### [Input for this task]
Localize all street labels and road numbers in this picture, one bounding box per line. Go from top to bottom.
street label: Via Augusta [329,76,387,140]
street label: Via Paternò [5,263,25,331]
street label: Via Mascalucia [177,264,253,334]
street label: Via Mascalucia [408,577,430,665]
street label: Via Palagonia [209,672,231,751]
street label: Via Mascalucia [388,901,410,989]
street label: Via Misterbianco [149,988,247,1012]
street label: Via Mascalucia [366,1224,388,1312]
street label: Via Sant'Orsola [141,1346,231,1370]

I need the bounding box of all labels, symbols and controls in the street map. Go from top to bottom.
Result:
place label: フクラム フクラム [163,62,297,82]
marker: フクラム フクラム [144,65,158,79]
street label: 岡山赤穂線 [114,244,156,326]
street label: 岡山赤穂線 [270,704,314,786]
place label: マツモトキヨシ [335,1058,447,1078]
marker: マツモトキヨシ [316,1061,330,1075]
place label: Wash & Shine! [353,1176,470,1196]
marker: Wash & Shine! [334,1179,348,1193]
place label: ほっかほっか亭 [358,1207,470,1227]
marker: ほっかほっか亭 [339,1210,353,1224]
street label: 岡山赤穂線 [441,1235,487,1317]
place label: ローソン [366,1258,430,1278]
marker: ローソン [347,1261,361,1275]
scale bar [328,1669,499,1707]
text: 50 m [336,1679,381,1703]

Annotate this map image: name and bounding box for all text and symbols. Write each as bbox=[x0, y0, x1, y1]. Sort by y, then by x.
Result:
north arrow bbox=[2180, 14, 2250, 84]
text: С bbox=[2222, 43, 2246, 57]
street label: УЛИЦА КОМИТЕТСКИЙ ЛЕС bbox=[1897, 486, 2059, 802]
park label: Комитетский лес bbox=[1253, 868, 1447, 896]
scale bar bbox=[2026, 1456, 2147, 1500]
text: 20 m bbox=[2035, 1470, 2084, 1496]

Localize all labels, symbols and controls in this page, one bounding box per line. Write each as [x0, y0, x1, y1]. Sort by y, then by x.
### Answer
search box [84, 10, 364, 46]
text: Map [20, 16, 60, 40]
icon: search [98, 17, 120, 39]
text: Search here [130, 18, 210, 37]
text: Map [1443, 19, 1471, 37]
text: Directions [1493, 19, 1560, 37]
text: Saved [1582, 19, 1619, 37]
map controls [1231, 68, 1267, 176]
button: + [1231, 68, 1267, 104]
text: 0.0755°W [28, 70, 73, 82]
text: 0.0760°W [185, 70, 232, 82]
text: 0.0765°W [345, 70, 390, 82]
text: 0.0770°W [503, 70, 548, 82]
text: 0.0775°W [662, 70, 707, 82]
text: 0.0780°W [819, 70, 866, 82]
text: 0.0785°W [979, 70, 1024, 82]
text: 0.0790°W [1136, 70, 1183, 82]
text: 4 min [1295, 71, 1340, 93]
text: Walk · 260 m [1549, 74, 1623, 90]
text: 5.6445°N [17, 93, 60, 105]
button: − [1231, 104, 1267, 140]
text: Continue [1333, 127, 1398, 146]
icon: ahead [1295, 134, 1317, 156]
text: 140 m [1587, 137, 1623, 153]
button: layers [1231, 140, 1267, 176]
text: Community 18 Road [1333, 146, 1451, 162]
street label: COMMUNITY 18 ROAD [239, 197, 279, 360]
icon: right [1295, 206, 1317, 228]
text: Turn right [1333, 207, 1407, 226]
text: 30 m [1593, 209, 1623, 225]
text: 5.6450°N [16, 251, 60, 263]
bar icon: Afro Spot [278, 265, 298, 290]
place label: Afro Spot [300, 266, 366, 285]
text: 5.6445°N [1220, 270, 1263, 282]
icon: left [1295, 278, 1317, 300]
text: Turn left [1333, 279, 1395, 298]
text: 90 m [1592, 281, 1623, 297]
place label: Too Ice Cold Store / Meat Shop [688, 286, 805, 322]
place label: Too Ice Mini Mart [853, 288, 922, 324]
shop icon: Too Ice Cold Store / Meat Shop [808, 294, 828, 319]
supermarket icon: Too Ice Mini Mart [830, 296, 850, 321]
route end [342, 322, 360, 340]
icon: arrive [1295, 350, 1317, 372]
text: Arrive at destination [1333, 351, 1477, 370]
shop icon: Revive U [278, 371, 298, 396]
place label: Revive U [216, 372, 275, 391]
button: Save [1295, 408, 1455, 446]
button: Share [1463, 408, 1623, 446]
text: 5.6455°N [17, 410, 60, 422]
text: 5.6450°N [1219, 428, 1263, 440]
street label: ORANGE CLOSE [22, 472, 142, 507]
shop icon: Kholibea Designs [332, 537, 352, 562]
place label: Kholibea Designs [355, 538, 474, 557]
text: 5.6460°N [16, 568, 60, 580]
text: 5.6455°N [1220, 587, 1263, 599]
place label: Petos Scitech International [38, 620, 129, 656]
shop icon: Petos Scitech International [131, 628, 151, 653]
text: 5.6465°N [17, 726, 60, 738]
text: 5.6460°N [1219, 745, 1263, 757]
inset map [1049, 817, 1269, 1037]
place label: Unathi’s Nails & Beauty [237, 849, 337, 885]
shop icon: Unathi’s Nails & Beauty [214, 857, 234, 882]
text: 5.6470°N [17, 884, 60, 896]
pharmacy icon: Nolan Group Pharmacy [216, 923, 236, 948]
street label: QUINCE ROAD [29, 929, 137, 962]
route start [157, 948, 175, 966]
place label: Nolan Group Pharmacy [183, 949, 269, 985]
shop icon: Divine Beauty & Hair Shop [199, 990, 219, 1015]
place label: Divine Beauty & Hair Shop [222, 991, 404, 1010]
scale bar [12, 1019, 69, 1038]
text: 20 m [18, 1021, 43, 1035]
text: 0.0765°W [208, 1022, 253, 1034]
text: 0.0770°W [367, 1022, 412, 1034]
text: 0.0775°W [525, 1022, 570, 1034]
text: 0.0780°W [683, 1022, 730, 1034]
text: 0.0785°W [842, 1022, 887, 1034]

### [Work order]
Word for word, write out the entire listing once more.

### [Output below]
Localize all street labels and road numbers in this picture, one bounding box per line. Go from top to bottom.
street label: Via Augusta [329,76,387,140]
street label: Via Paternò [5,263,25,331]
street label: Via Mascalucia [177,264,253,334]
street label: Via Mascalucia [408,577,430,665]
street label: Via Palagonia [209,672,231,751]
street label: Via Mascalucia [388,901,410,989]
street label: Via Misterbianco [149,988,247,1012]
street label: Via Mascalucia [366,1224,388,1312]
street label: Via Sant'Orsola [141,1346,231,1370]

I need the bounding box of all labels, symbols and controls in the street map. Go from top to bottom.
Result:
place label: フクラム フクラム [163,62,297,82]
marker: フクラム フクラム [144,65,158,79]
street label: 岡山赤穂線 [114,244,156,326]
street label: 岡山赤穂線 [270,704,314,786]
place label: マツモトキヨシ [335,1058,447,1078]
marker: マツモトキヨシ [316,1061,330,1075]
place label: Wash & Shine! [353,1176,470,1196]
marker: Wash & Shine! [334,1179,348,1193]
place label: ほっかほっか亭 [358,1207,470,1227]
marker: ほっかほっか亭 [339,1210,353,1224]
street label: 岡山赤穂線 [441,1235,487,1317]
place label: ローソン [366,1258,430,1278]
marker: ローソン [347,1261,361,1275]
scale bar [328,1669,499,1707]
text: 50 m [336,1679,381,1703]

Annotate this map image: name and bounding box for all text and symbols. Write each as bbox=[x0, y0, x1, y1]. Sort by y, then by x.
Result:
north arrow bbox=[2180, 14, 2250, 84]
text: С bbox=[2222, 43, 2246, 57]
street label: УЛИЦА КОМИТЕТСКИЙ ЛЕС bbox=[1897, 486, 2059, 802]
park label: Комитетский лес bbox=[1253, 868, 1447, 896]
scale bar bbox=[2026, 1456, 2147, 1500]
text: 20 m bbox=[2035, 1470, 2084, 1496]

Localize all labels, symbols and controls in this page, one bounding box per line. Write each as [x0, y0, x1, y1]. Sort by y, then by x.
### Answer
search box [84, 10, 364, 46]
text: Map [20, 16, 60, 40]
icon: search [98, 17, 120, 39]
text: Search here [130, 18, 210, 37]
text: Map [1443, 19, 1471, 37]
text: Directions [1493, 19, 1560, 37]
text: Saved [1582, 19, 1619, 37]
map controls [1231, 68, 1267, 176]
button: + [1231, 68, 1267, 104]
text: 0.0755°W [28, 70, 73, 82]
text: 0.0760°W [185, 70, 232, 82]
text: 0.0765°W [345, 70, 390, 82]
text: 0.0770°W [503, 70, 548, 82]
text: 0.0775°W [662, 70, 707, 82]
text: 0.0780°W [819, 70, 866, 82]
text: 0.0785°W [979, 70, 1024, 82]
text: 0.0790°W [1136, 70, 1183, 82]
text: 4 min [1295, 71, 1340, 93]
text: Walk · 260 m [1549, 74, 1623, 90]
text: 5.6445°N [17, 93, 60, 105]
button: − [1231, 104, 1267, 140]
text: Continue [1333, 127, 1398, 146]
icon: ahead [1295, 134, 1317, 156]
text: 140 m [1587, 137, 1623, 153]
button: layers [1231, 140, 1267, 176]
text: Community 18 Road [1333, 146, 1451, 162]
street label: COMMUNITY 18 ROAD [239, 197, 279, 360]
icon: right [1295, 206, 1317, 228]
text: Turn right [1333, 207, 1407, 226]
text: 30 m [1593, 209, 1623, 225]
text: 5.6450°N [16, 251, 60, 263]
bar icon: Afro Spot [278, 265, 298, 290]
place label: Afro Spot [300, 266, 366, 285]
text: 5.6445°N [1220, 270, 1263, 282]
icon: left [1295, 278, 1317, 300]
text: Turn left [1333, 279, 1395, 298]
text: 90 m [1592, 281, 1623, 297]
place label: Too Ice Cold Store / Meat Shop [688, 286, 805, 322]
place label: Too Ice Mini Mart [853, 288, 922, 324]
shop icon: Too Ice Cold Store / Meat Shop [808, 294, 828, 319]
supermarket icon: Too Ice Mini Mart [830, 296, 850, 321]
route end [342, 322, 360, 340]
icon: arrive [1295, 350, 1317, 372]
text: Arrive at destination [1333, 351, 1477, 370]
shop icon: Revive U [278, 371, 298, 396]
place label: Revive U [216, 372, 275, 391]
button: Save [1295, 408, 1455, 446]
button: Share [1463, 408, 1623, 446]
text: 5.6455°N [17, 410, 60, 422]
text: 5.6450°N [1219, 428, 1263, 440]
street label: ORANGE CLOSE [22, 472, 142, 507]
shop icon: Kholibea Designs [332, 537, 352, 562]
place label: Kholibea Designs [355, 538, 474, 557]
text: 5.6460°N [16, 568, 60, 580]
text: 5.6455°N [1220, 587, 1263, 599]
place label: Petos Scitech International [38, 620, 129, 656]
shop icon: Petos Scitech International [131, 628, 151, 653]
text: 5.6465°N [17, 726, 60, 738]
text: 5.6460°N [1219, 745, 1263, 757]
inset map [1049, 817, 1269, 1037]
place label: Unathi’s Nails & Beauty [237, 849, 337, 885]
shop icon: Unathi’s Nails & Beauty [214, 857, 234, 882]
text: 5.6470°N [17, 884, 60, 896]
pharmacy icon: Nolan Group Pharmacy [216, 923, 236, 948]
street label: QUINCE ROAD [29, 929, 137, 962]
route start [157, 948, 175, 966]
place label: Nolan Group Pharmacy [183, 949, 269, 985]
shop icon: Divine Beauty & Hair Shop [199, 990, 219, 1015]
place label: Divine Beauty & Hair Shop [222, 991, 404, 1010]
scale bar [12, 1019, 69, 1038]
text: 20 m [18, 1021, 43, 1035]
text: 0.0765°W [208, 1022, 253, 1034]
text: 0.0770°W [367, 1022, 412, 1034]
text: 0.0775°W [525, 1022, 570, 1034]
text: 0.0780°W [683, 1022, 730, 1034]
text: 0.0785°W [842, 1022, 887, 1034]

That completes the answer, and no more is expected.